Ambos son figuras del fútbol sudafricano por sus etapas en la Premier Soccer League, aunque ninguno ocupaba todavía sus cargos actuales en ese momento.
Con millones de migrantes de otros países africanos que convierten Sudáfrica en su primer o segundo hogar, las relaciones con el país dentro de esas comunidades se mantienen complejas. Algunos conservan un afecto enorme hacia la nación que se volvió su refugio, pese a las dificultades.
Además, por ser una de las economías más grandes del continente, Sudáfrica también ejerce una influencia cultural importante sobre vecinos. Namibia es un ejemplo: estuvo bajo ocupación sudafricana durante el apartheid y solo alcanzó independencia plena en 1990.
Nandaemua “Sonny” Maharero, quien logró que la leyenda del fútbol femenino de Namibia, Zenatha Coleman, diera su gran salto a Europa como agente, y que además es analista respetado del balompié, señaló que muchos namibios sienten que incluso con independencia, Sudáfrica y ellos están ligados “de manera inextricable”.
Maharero anunció que apoyará a Bafana y lo expresó así: “Apoyo a todas las selecciones africanas. Bafana está más cerca de casa, así que es una apuesta segura: apoyaré a Bafana hasta el final”.
Y agregó: “La influencia sudafricana en Namibia es enorme, sobre todo en lo social: música, deporte o moda. Dudo que [los namibios] estén divididos”.
Un aficionado sudafricano residente en la República Democrática del Congo explicó que solo sentiría incomodidad al apoyar a Bafana Bafana si se enfrentaran a Les Léopards. Fuera de ese escenario, no dudaría.
Sin embargo, reconoció que muchas personas de su comunidad mantienen emociones complicadas al respaldar al equipo, “por ninguna otra razón que las protestas en curso [de grupos anti-migrantes]” en Sudáfrica.

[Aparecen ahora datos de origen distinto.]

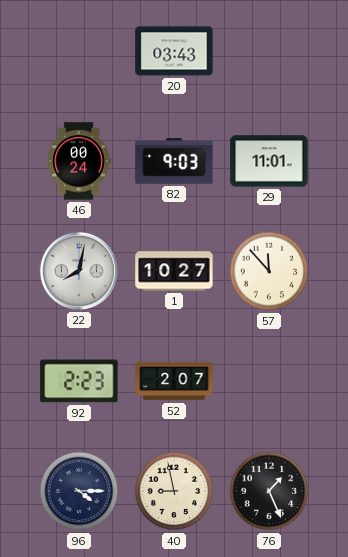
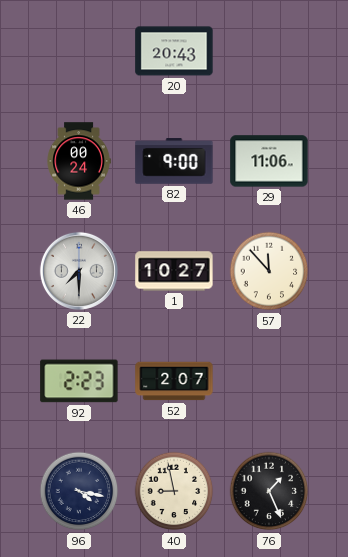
20: 03:43 -> 20:43
82: 9:03 -> 9:00
29: 11:01 -> 11:06
22: 8:02 -> 7:30
96: 4:15 -> 4:17
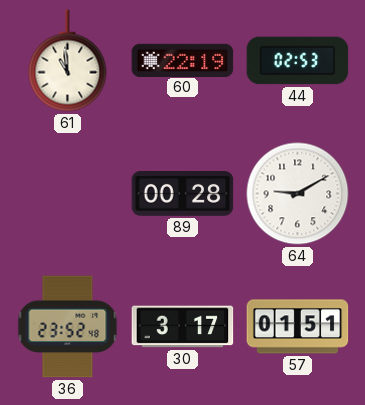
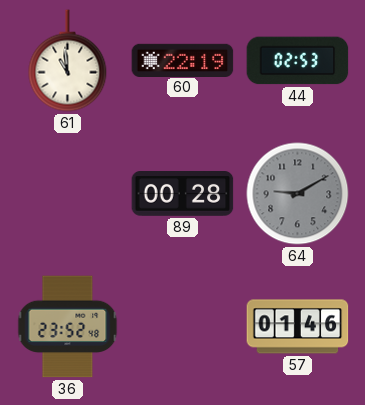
64 dial: white -> grey
30: 3:17 -> none
57: 01:51 -> 01:46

Desde Gabón, un hincha que vive fuera del país señaló que no alberga mala intención hacia Bafana y que no participará en un “hate-watch” contra el cuadro. Dijo apoyar la unidad africana, pero criticó lo que considera confusión compartida: “No entiendo la confusión colectiva desde [el lado de Sudáfrica]”.
Continuó: “Seamos honestos. La xenofobia hacia compañeros africanos es una locura y es repugnante. Digo que no apoyo el hate-watch porque creo que todos necesitamos mirar y aprender historia para comprender la conducta de cada uno”.

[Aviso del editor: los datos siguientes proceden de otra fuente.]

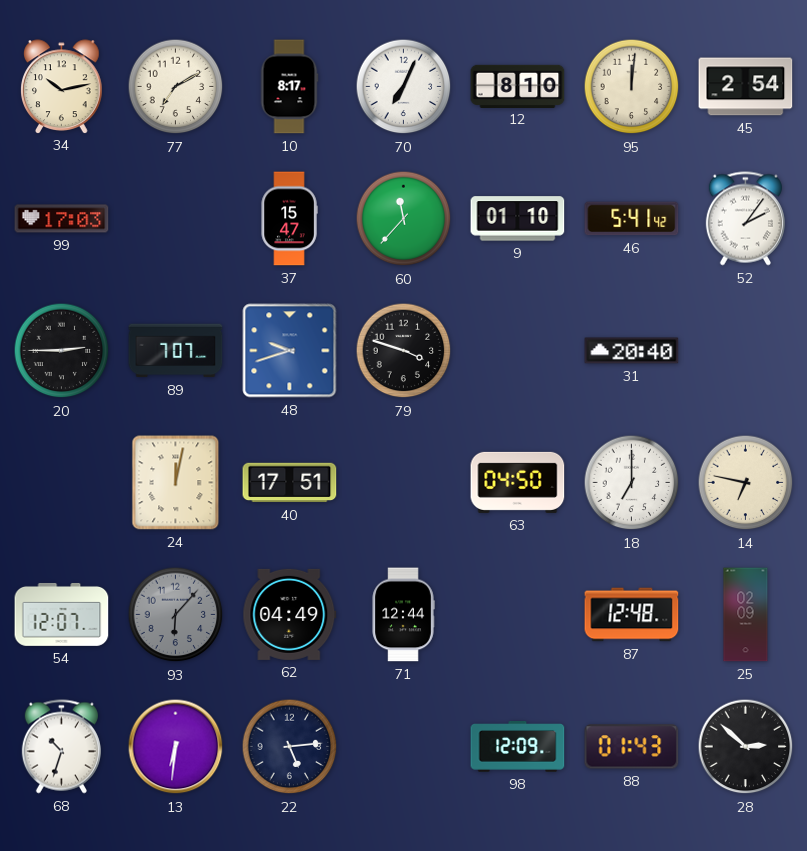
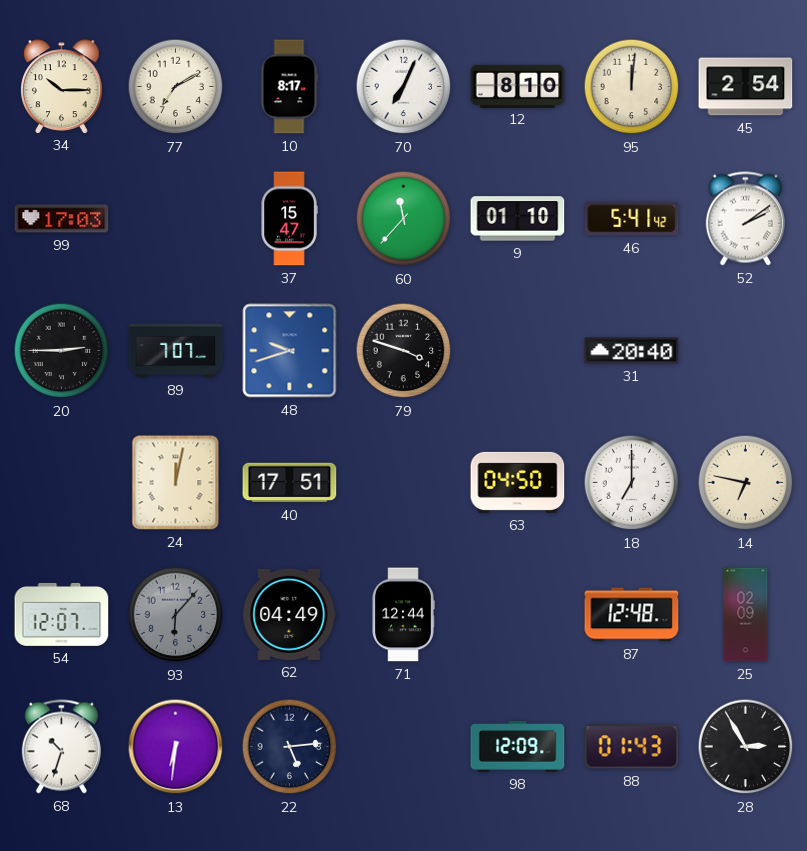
34: 10:13 -> 10:15
52: 2:06 -> 2:09
28: 2:52 -> 2:55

De cara al cruce contra Chequia, las respuestas a conversaciones virales en X quedaron divididas. Un usuario que mostraba la bandera de Namibia junto a su nombre dijo que “apoyaría a mi vecino”. Otro usuario, que aseguró que apoyó a México en el partido inicial, opinó: “La solidaridad pan-africana es importante, pero la solidaridad se construye sobre el respeto mutuo, no sobre el derecho adquirido”.
El próximo partido y la tensión que no se apaga
Cuando Bafana Bafana enfrente a Corea del Sur el miércoles en Guadalupe, con el inicio programado para las 3 a.m. del jueves para quienes miren el encuentro desde el Horario de África Central, millones de seguidores seguirán con el equipo desde distintas partes del continente.
Será un duelo crucial para el conjunto de Hugo Broos: la derrota ante México y el empate frente a Chequia los dejaron contra las cuerdas, aunque todavía existe la esperanza de lograr por primera vez el pase a la fase eliminatoria.
Aun así, la historia reciente deja una señal inquietante: al hablar de apoyar a Sudáfrica, tanto el continente como la diáspora podrían no estar cantando con una sola voz unificada.